For any distribution, if \(n\) is large, use \(Z=\frac{\bar{X}-\mu}{S/\sqrt{n}}\) By the Central Limit Theorem, it is approximately normal. Then \(\bar{x}\pm z_{\alpha/2}s/\sqrt{n}\) will give you a confidence interval for \(\mu\). It is approximately \(100(1-\alpha)\)

\(n>40\) is a good size to justify this approximation. Note that this actually has 2 random variables: \(\bar{X},S\), which is why \(n\) is a bit larger than our previous rule for the CLT.

There is no way to estimate \(n\) in advance, though. Just be conservative on \(\sigma\).

For large \(n\), the upper confidence bound for \(\mu<\bar{x}+z_{\alpha}s/\sqrt{n}\).

For large \(n\) the lower confidence bound for \(\mu>\bar{x}-z_{\alpha}s/\sqrt{n}\).

A General Large Sample Confidence Interval

Need to estimate \(\theta\). Let \(\hat{\theta}\) satisfy:

It is approximately normal.
It is unbiased.
The expression for \(\sigma_{\hat{\theta}}\) is known.

Then standardizing \(\hat{\theta}\) gives:

\begin{equation*} P\left(-z_{\alpha/2}<\frac{\hat{\theta}-\theta}{\sigma_{\hat{\theta}}}<z_{\alpha/2}\right)\approx1-\alpha \end{equation*}

If \(\hat{\theta}\) involves an unknown (e.g. \(\sigma\)), see if substituting \(s_{\hat{\theta}}\) works. If \(\sigma_{\hat{\theta}}\) involves \(\theta\), try replacing \(\theta\) with \(\hat{\theta}\).

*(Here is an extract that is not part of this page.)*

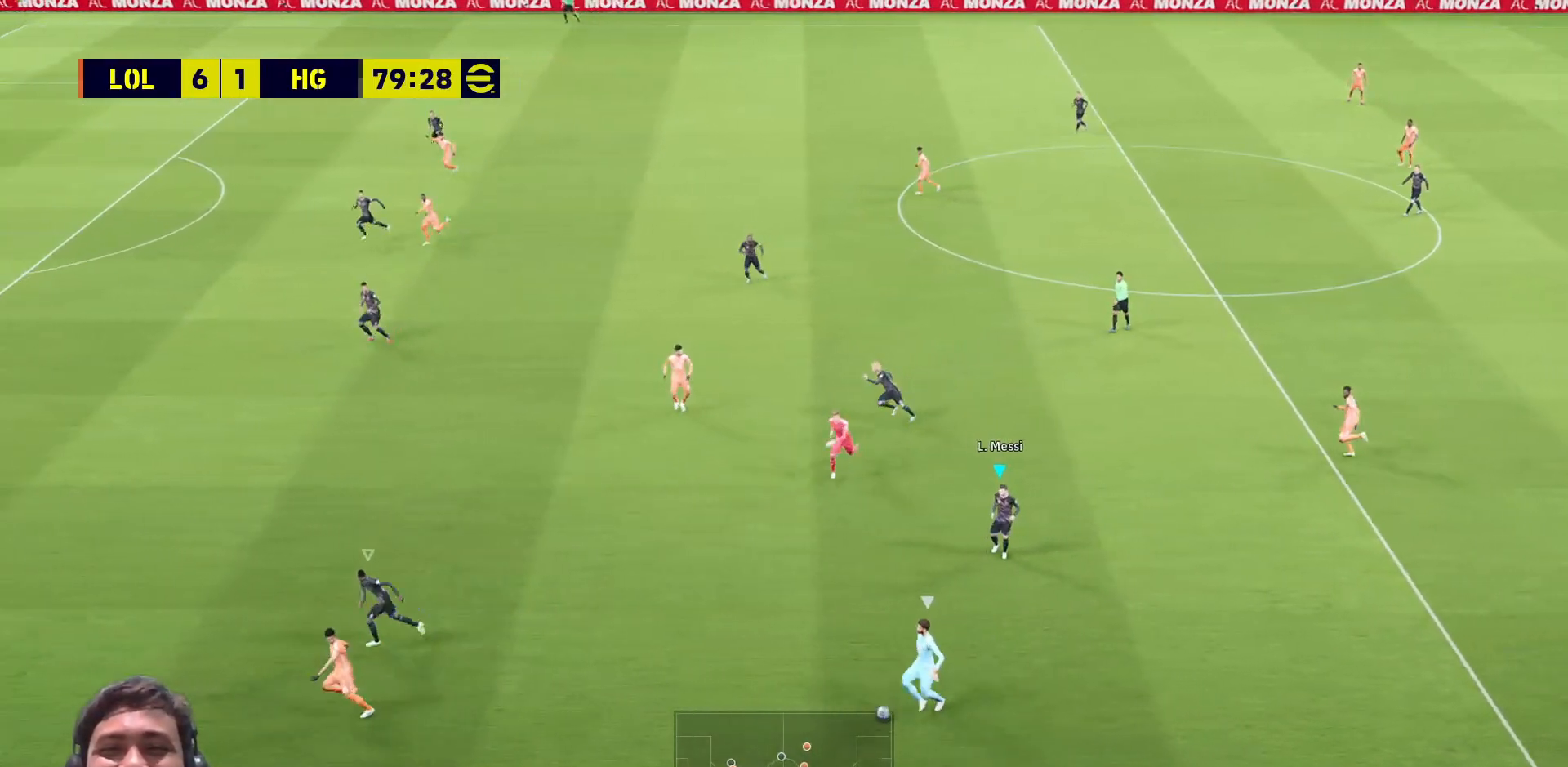
{"buttons": ["TRIANGLE"], "left_stick": "center", "right_stick": "center", "events": []}
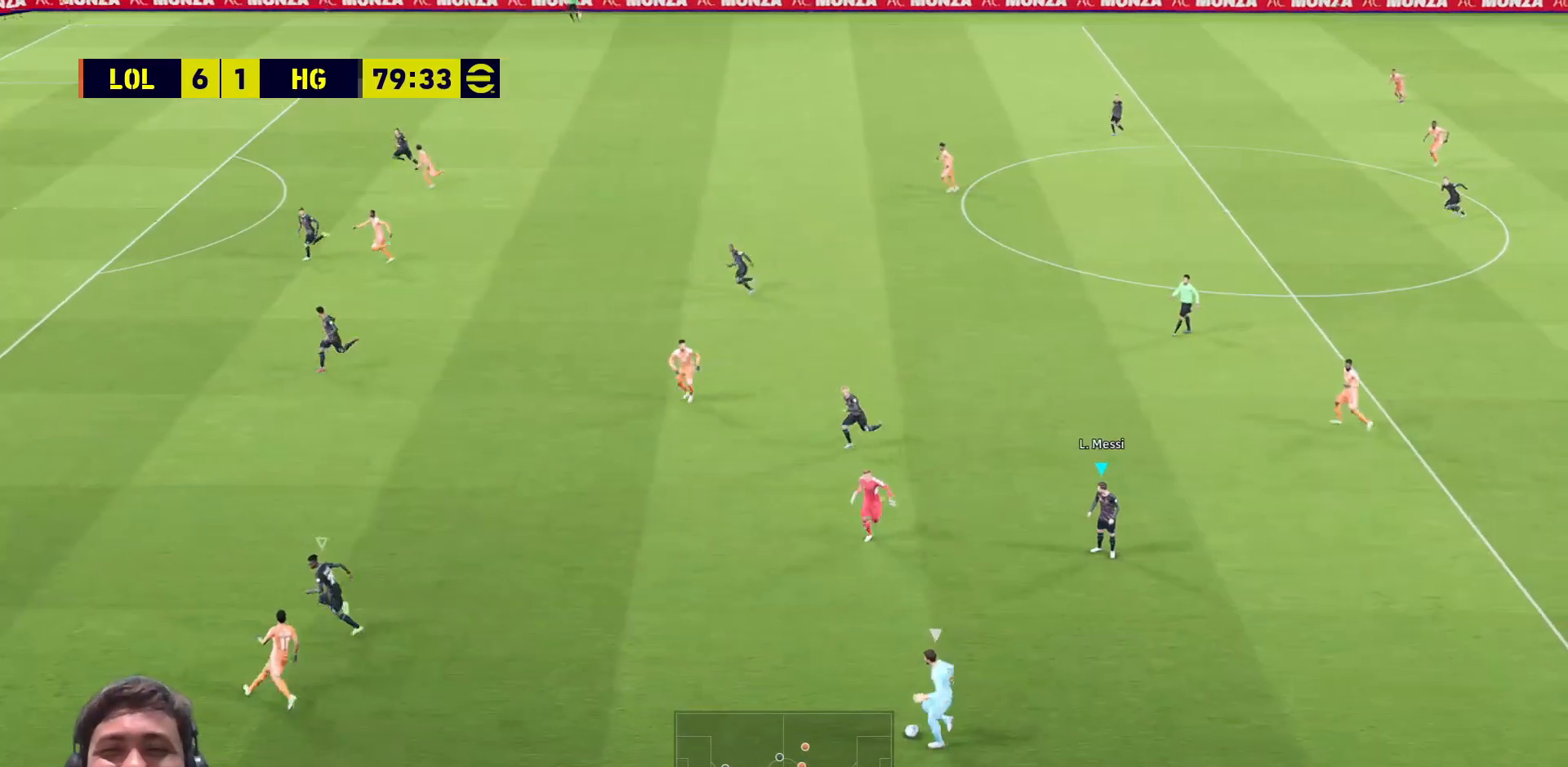
{"buttons": ["TRIANGLE"], "left_stick": "center", "right_stick": "center", "events": []}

A Large Sample Confidence Interval for a Population Proportion

Recall that if \(n<<N\), and \(np\ge10\), and \(nq\ge10\), then \(X\), the number of successes in the sample, can be treated as a normal distribution. \(p\) is unknown. But if we use \(\hat{p}=\frac{X}{n}\), then it is approximately normal. We know that \(E(\hat{p})=p\) and \(\sigma_{\hat{p}}=\sqrt{\frac{p(1-p)}{n}}\). Standardizing \(\hat{p}\) and computing the CI:

\begin{equation*} p=\frac{p+\frac{z_{\alpha/2}^{2}}{2n}\pm z_{\alpha/2}\sqrt{\frac{\hat{p}\hat{q}}{n}+\frac{z_{\alpha/2}^{2}}{4n^{2}}}}{1+\frac{z_{\alpha/2}^{2}}{n}} \end{equation*}

If \(n\) is large, this is roughly \(\hat{p}\pm z_{\alpha/2}\sqrt{\frac{\hat{p}\hat{q}}{n}}\)

But the full form should be used. It is often accurate even when \(n\hat{p}\ge 10\) or \(n\hat{q}\ge 10\) does not apply.

If \(w\) is the desired width, then \(n\approx\frac{4z_{\alpha/2}^{2}\hat{p}\hat{q}}{w^{2}}\). But we don’t know \(\hat{p}\hat{q}\). However, we do know it is maximum when each is 0.5.